Menu

XSLT as Pretty Printer

November 29, 2006

Hew Wolff

Introduction

Recently I was wading through some hard-to-read XML files. Art & Logic, the company I work for, was helping a client to build an Ajax-style Web interface that used XML to talk to the backend and client-side XSLT to produce the HTML. I found myself reformatting the XML by hand to make things easier and finally wondering as I hit the spacebar yet again: couldn't an XSLT style sheet do this formatting for me? I had done something similar before, so I decided to try writing that style sheet, using a test-driven approach. Some hours later I had a handy utility, and a new appreciation for some of the wrinkles of XML. Here's a cleaned-up account of what I did.
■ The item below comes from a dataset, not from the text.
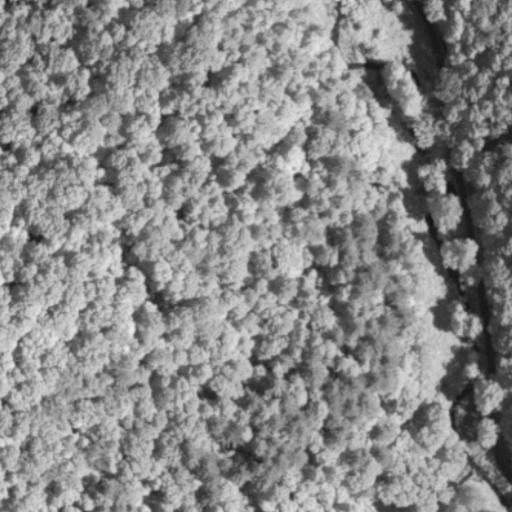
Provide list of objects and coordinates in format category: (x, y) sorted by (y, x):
road: (466, 232)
So what will the test be? Well, since XSLT is itself a dialect of XML, the stylesheet (call it indent.xsl) will be an XML document. Why not just use the code for its own test? If I make sure my code looks good as I write it, then indent.xsl should transform itself to itself. So I write a shell script like

# Use my local XSLT processor...

~/runXslt indent.xsl indent.xsl out.xml

diff indent.xsl out.xml

First Steps

Inspired by Extreme Programming, I start with The Stupidest Thing That Could Possibly Work: an empty style sheet with a hopeful comment. I specify that the output is generic XML, and include the usual XSLT namespace so that the XSLT processor knows that xsl:... elements are XSLT instructions and not just data. I'll stick with XSLT version 1.0 since that has solid support (such as the Saxon library that I'm using).


<!--

Used for formatting XML into a reasonable style.

-->

<xsl:stylesheet version="1.0" xmlns:xsl="http://www.w3.org/1999/XSL/Transform">

   <xsl:output method="xml" encoding="UTF-8" omit-xml-declaration="yes"/>

</xsl:stylesheet>

The output from the diff test is

1,6c1,2

< <!--

< Used for formatting XML into a reasonable style.

< -->

< <xsl:stylesheet version="1.0" xmlns:xsl="http://www.w3.org/1999/XSL/Transform">

<    <xsl:output method="xml" encoding="UTF-8" omit-xml-declaration="yes"/>

< </xsl:stylesheet>

---

> 

>

Well darn, that didn't work. It produces no output at all. Looking at the test results, the first problem is that it ignores the comment. Inserting a simple template should take care of that: when it sees a comment, it should just copy it through.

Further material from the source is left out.